Bloodletting was probably the most common therapy of the early nineteenth century, two types
of which were employed: general, known as venesection or phlebotomy; and localized. Some
people believed that the patient should be bled until unconscious or "syncope." By using a lancet,
ten to twelve ounces of blood were drawn at one time, and the process was often repeated for an
average of fourteen ounces of blood for ten consecutive days. The practice of venesection
(cutting open a vein) was popular with

Indiana doctors, such as Dr. Lawrence Johnson of Rossville who performed 43 venesections
between June 1837 and February 1838, as well as with eminent physicians like Drake and John
Eberle.
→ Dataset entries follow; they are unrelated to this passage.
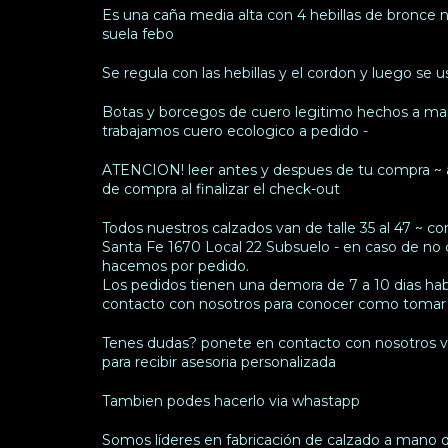
Es una caña media alta con 4 hebillas de bronce n
suela febo
Se regula con las hebillas y el cordon y luego se 
Botas y borcegos de cuero legitimo hechos a ma
trabajamos cuero ecologico a pedido -
ATENCION! leer antes y despues de tu compra ~ ag
de compra al finalizar el check-out
Todos nuestros calzados van de talle 35 al 47 ~ 
Santa Fe 1670 Local 22 Subsuelo - en caso de no co
hacemos por pedido.
Los pedidos tienen una demora de 7 a 10 dias habil
contacto con nosotros para conocer como tomar
Tenes dudas? ponete en contacto con nosotros v
para recibir asesoria personalizada
Tambien podes hacerlo via whastapp
Somos líderes en fabricación de calzado a mano d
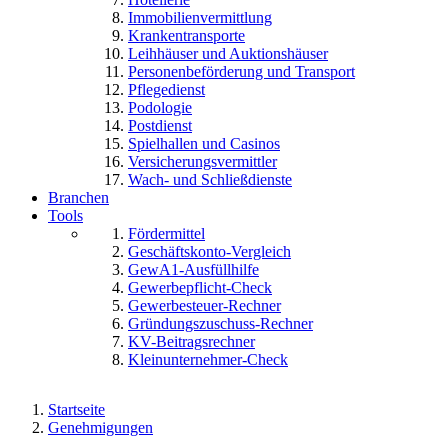
Immobilienvermittlung
Krankentransporte
Leihhäuser und Auktionshäuser
Personenbeförderung und Transport
Pflegedienst
Podologie
Postdienst
Spielhallen und Casinos
Versicherungsvermittler
Wach- und Schließdienste
Branchen
Tools
Fördermittel
Geschäftskonto-Vergleich
GewA1-Ausfüllhilfe
Gewerbepflicht-Check
Gewerbesteuer-Rechner
Gründungszuschuss-Rechner
KV-Beitragsrechner
Kleinunternehmer-Check
Startseite
Genehmigungen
For local affectations, such as stomachache or headache, other modes of bloodletting
were employed: the application of leeches to the affected part; or scarification, which entailed
the use of a scarificator (a small brass box approximately two inches square which held small
knives and which when released by a trigger, produced a series of lacerations on the skin) and
small cupping glasses.

Once the patient was bled, the doctor proceeded to expel the system's remaining ill humors by
the use of cathartics, emetics, diuretics, and sudorifics. Cathartics or purgatives, powerful
laxatives used to cleanse the bowels, were given with great frequency. Probably the most used,
and most abused, was chloride of mercury or calomel. Other cathartics used were jalap,
gamboge, senna, manna, salts, rhubarb, castor oil, cream of tartar, and aloes. Emetics were used
to cleanse the stomach or cause vomiting. The most commonly used medicines were
ipecacuanha, tartar emetic, antimonial wine, and lobelia. Diuretics such as balsam copaiva were
used to promote the discharge of urine, and sudorifics or diaphoretics such as tartar emetic,
nitrous powders, antimonial wine, and spirits of nitre were used to promote a free and copious
perspiration (John Gunn, Domestic Medicine, 1835, pp. 610-629).